## Saved entries
------------------------------------------------------------------------

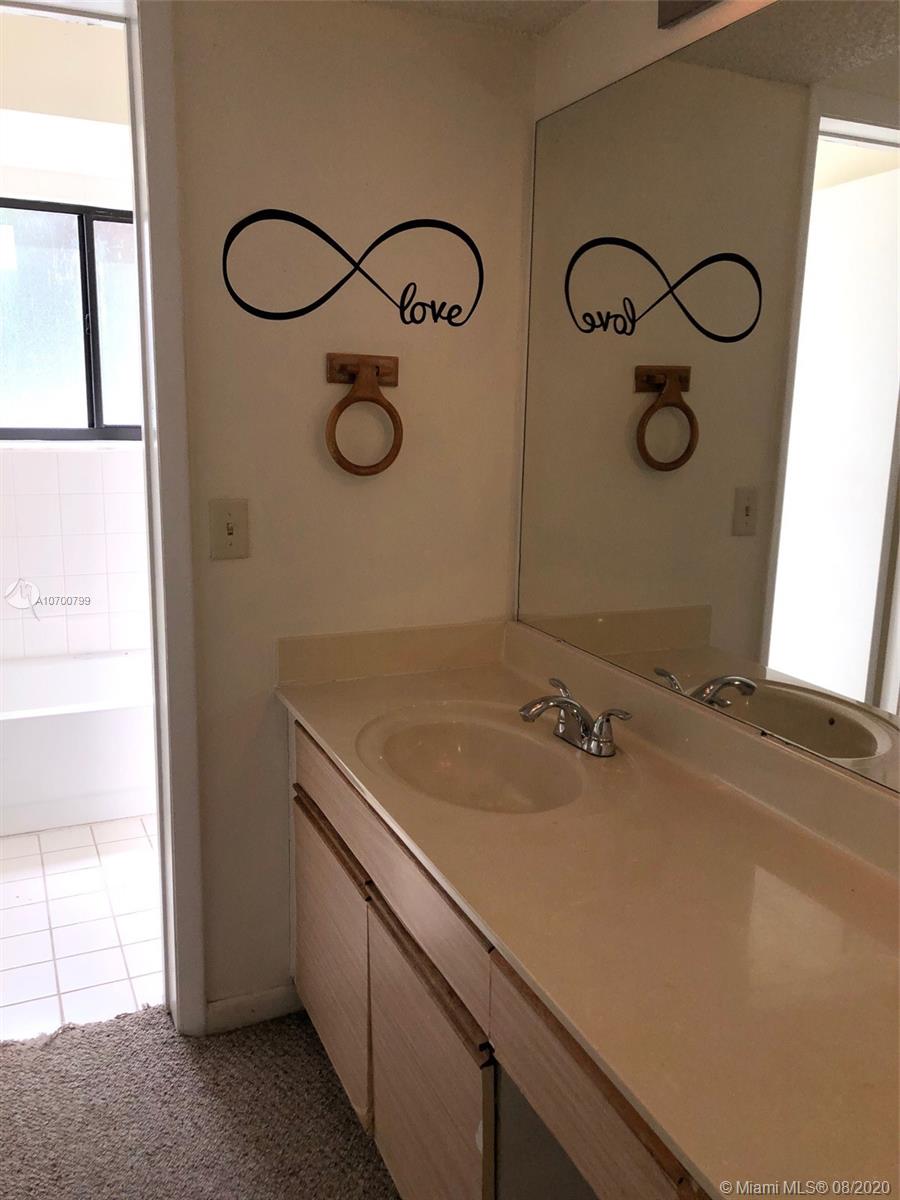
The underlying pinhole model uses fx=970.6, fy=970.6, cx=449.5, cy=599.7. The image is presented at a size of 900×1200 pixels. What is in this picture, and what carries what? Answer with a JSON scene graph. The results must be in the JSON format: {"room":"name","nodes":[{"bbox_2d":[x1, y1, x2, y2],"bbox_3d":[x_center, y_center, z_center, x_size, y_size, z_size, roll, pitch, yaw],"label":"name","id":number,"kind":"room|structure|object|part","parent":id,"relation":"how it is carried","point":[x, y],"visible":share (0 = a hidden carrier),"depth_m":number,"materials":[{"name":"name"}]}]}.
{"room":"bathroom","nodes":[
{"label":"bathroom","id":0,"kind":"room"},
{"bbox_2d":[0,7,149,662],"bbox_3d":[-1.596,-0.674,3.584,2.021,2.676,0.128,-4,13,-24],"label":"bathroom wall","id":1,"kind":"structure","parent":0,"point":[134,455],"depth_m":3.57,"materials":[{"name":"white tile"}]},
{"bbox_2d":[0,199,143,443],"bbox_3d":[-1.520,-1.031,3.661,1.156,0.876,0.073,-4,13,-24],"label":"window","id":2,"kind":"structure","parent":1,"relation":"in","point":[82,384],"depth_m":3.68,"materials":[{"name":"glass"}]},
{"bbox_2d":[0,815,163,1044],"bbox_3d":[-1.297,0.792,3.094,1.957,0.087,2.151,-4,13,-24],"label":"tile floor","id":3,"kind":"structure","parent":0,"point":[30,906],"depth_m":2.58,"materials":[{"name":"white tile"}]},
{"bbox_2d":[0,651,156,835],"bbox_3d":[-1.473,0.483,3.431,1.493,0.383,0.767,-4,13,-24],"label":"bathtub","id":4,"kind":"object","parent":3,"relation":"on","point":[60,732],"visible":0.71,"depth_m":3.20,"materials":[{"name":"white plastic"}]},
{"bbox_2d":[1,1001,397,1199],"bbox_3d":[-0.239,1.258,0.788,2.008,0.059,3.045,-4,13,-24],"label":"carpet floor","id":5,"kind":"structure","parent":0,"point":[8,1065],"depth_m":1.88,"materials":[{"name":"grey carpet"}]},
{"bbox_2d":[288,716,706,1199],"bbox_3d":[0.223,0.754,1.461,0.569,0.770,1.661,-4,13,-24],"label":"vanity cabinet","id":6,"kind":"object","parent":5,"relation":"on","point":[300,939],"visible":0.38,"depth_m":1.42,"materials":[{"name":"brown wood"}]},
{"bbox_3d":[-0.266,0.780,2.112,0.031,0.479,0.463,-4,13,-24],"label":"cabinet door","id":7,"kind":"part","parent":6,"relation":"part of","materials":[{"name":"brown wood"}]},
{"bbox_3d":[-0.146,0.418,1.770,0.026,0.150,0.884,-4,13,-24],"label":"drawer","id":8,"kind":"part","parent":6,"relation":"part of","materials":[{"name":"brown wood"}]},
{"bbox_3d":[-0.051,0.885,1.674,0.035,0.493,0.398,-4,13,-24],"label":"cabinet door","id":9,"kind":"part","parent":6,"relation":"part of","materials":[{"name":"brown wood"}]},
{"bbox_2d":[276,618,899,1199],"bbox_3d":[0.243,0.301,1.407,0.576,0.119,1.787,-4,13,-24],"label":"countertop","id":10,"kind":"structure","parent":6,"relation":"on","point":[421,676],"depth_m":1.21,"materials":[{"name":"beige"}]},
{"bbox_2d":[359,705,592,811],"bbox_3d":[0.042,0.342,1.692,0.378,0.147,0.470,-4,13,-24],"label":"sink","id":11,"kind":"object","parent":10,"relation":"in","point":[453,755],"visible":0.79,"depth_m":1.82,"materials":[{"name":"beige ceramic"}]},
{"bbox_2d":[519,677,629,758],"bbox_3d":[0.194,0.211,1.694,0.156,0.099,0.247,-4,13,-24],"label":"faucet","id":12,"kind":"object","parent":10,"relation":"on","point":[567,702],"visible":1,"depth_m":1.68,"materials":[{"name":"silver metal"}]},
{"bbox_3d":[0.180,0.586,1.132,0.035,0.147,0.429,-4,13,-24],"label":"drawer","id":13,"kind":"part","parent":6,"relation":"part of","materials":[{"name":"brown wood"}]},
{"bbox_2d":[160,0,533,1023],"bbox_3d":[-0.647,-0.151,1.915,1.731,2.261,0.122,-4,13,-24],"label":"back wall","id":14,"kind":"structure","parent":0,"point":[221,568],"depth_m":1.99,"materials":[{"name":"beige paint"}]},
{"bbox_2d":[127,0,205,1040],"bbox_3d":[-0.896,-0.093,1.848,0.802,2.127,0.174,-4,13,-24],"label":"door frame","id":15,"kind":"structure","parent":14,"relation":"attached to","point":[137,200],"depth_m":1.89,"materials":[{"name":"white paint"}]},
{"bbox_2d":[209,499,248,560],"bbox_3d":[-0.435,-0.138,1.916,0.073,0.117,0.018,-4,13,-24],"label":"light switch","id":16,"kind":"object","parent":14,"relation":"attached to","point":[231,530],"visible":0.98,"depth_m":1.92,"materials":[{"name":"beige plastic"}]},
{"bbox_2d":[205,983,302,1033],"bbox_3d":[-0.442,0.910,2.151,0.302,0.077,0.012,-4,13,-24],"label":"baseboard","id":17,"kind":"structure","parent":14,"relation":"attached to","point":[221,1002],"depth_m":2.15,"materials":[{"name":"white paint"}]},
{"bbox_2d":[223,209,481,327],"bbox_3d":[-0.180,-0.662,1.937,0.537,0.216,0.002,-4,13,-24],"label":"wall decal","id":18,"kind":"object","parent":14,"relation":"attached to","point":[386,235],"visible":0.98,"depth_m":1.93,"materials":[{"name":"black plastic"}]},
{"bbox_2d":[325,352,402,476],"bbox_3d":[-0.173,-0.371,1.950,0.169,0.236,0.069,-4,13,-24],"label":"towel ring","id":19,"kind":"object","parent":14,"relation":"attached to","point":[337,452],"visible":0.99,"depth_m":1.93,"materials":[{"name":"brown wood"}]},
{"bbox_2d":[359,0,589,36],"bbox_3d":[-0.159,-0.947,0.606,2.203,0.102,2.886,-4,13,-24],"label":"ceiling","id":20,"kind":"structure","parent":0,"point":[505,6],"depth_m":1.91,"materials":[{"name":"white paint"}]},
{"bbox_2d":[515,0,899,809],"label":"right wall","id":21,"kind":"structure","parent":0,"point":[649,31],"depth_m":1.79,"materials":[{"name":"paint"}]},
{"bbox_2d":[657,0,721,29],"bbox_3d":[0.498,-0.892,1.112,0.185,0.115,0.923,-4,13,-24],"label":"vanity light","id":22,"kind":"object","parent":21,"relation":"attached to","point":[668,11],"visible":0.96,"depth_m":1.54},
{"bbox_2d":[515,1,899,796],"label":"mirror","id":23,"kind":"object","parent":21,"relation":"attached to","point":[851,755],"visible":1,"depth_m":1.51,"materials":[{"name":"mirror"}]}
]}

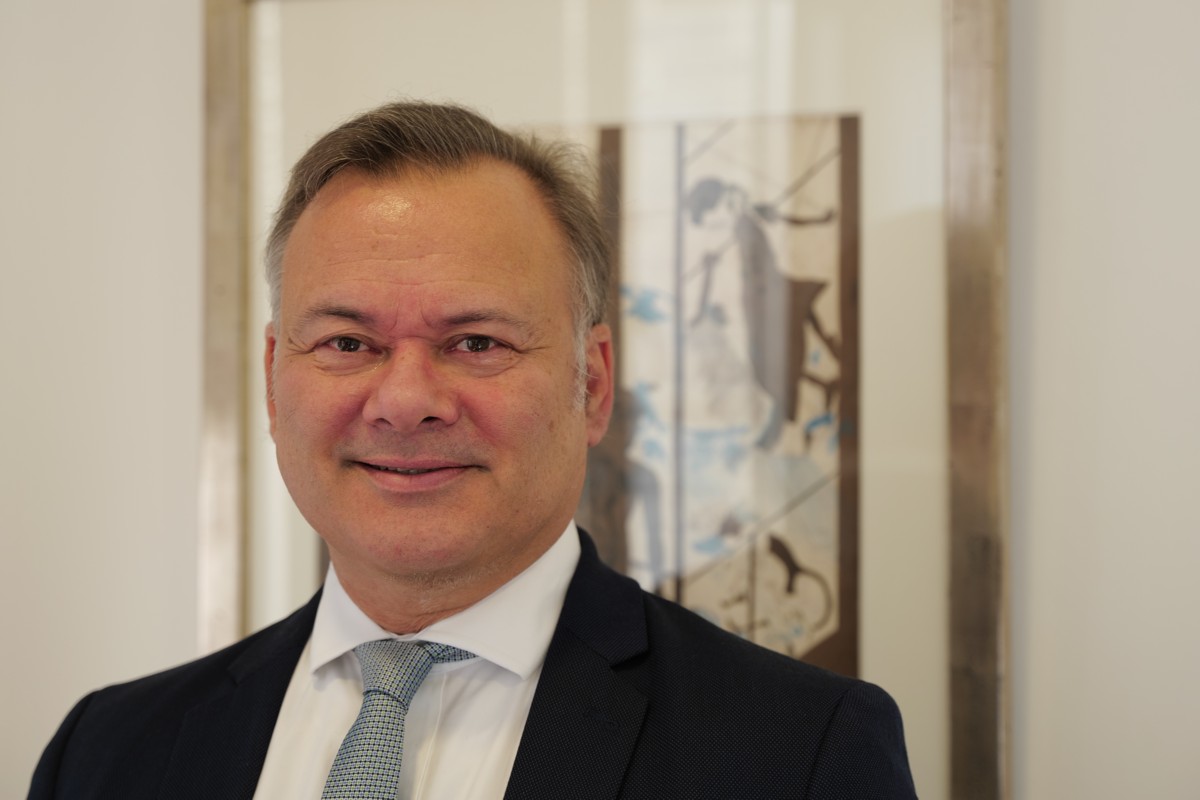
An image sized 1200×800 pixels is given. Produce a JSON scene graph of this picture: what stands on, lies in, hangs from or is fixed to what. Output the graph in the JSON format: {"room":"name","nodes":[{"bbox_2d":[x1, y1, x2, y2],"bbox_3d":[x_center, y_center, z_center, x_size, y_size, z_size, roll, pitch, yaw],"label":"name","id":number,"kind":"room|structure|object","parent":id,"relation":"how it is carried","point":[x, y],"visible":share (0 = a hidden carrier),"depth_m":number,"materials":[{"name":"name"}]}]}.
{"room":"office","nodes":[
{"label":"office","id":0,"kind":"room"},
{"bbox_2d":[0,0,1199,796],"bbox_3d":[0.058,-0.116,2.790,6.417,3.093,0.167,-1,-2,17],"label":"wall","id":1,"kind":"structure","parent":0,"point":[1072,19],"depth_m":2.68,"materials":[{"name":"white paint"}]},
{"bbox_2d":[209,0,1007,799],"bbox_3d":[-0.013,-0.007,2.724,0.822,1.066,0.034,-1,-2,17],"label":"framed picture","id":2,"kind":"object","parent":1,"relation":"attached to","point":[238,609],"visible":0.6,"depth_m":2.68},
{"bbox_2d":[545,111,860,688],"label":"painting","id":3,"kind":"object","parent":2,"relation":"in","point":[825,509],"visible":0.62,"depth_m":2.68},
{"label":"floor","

------------------------------------------------------------------------

Exact retyping is required: the line with "An image sized" through the end of the data, both ends included, and no other line.

An image sized 1200×800 pixels is given. Produce a JSON scene graph of this picture: what stands on, lies in, hangs from or is fixed to what. Output the graph in the JSON format: {"room":"name","nodes":[{"bbox_2d":[x1, y1, x2, y2],"bbox_3d":[x_center, y_center, z_center, x_size, y_size, z_size, roll, pitch, yaw],"label":"name","id":number,"kind":"room|structure|object","parent":id,"relation":"how it is carried","point":[x, y],"visible":share (0 = a hidden carrier),"depth_m":number,"materials":[{"name":"name"}]}]}.
{"room":"office","nodes":[
{"label":"office","id":0,"kind":"room"},
{"bbox_2d":[0,0,1199,796],"bbox_3d":[0.058,-0.116,2.790,6.417,3.093,0.167,-1,-2,17],"label":"wall","id":1,"kind":"structure","parent":0,"point":[1072,19],"depth_m":2.68,"materials":[{"name":"white paint"}]},
{"bbox_2d":[209,0,1007,799],"bbox_3d":[-0.013,-0.007,2.724,0.822,1.066,0.034,-1,-2,17],"label":"framed picture","id":2,"kind":"object","parent":1,"relation":"attached to","point":[238,609],"visible":0.6,"depth_m":2.68},
{"bbox_2d":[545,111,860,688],"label":"painting","id":3,"kind":"object","parent":2,"relation":"in","point":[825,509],"visible":0.62,"depth_m":2.68},
{"label":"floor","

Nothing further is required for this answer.